Museo del Barro is a museum located on the outskirts of Asunción, the capital of Paraguay. Initially, it was a private, traveling collection that, after seven years, secured a permanent home. The museum now comprises three distinct divisions: a pottery museum, an indigenous art museum and a contemporary art collection.

==History==
Olga Blinder and Carlos Colombino a circulating collection in 1972 of prints and drawings for public spaces and educational displays. As their collection grew and diversified, they needed a permanent location to house it.

The Museo del Barro was founded in 1979 as a private institution to house the large indigenous pottery collection (clay) reflected in its name. However, it also serves as the Indigenous Art Museum and the Museum of Contemporary Arts of Paraguay.
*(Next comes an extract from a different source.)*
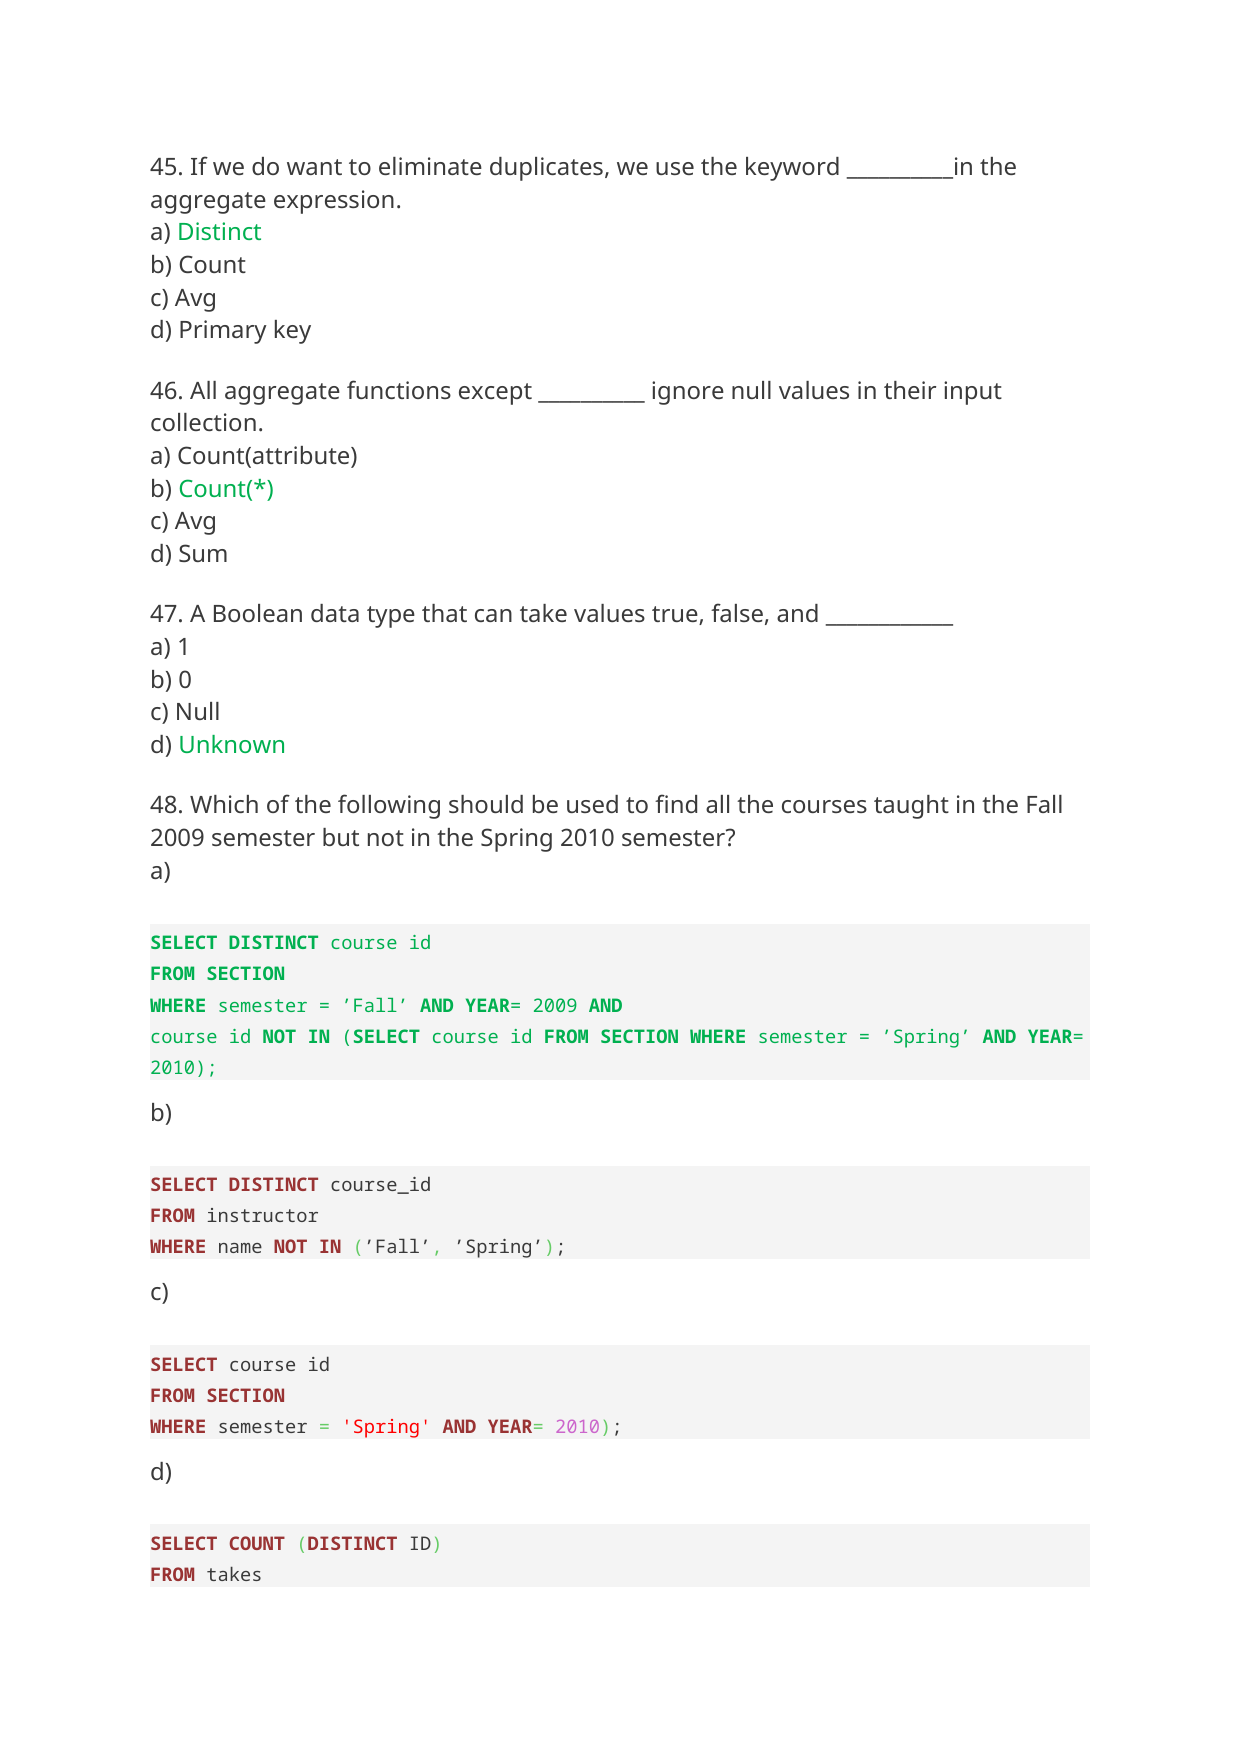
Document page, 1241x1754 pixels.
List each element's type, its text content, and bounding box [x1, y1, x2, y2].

The three divisions make up the bulk of the museum's collection. Originally the location was in San Lorenzo but with expansions, and natural disasters.

The clay museum houses over 300 pieces of pre-Columbian ceramics, and contains some 4,000 items of wood, fabric, and metal from the 17th century to the present day.

In the indigenous section are 1,700 pieces produced by the different ethnic groups that make up the Paraguayan population. Baskets, masks and feather work typify the collection.

The third part of the museum is dedicated to contemporary artists from throughout Latin America. There are approximately 3,000 works by Paraguayan, Argentinean, Brazilian, and Chilean artists, including drawings, paintings, prints, sculpture and mixed media. Livio Abramo is one of the featured artists as is Mayeli Villalba, Pedro Agüero, Mabel Arcondo, Olga Blinder, Luis Alberto Boh, Carlos Colombino, Ricardo Migliorisi, and others.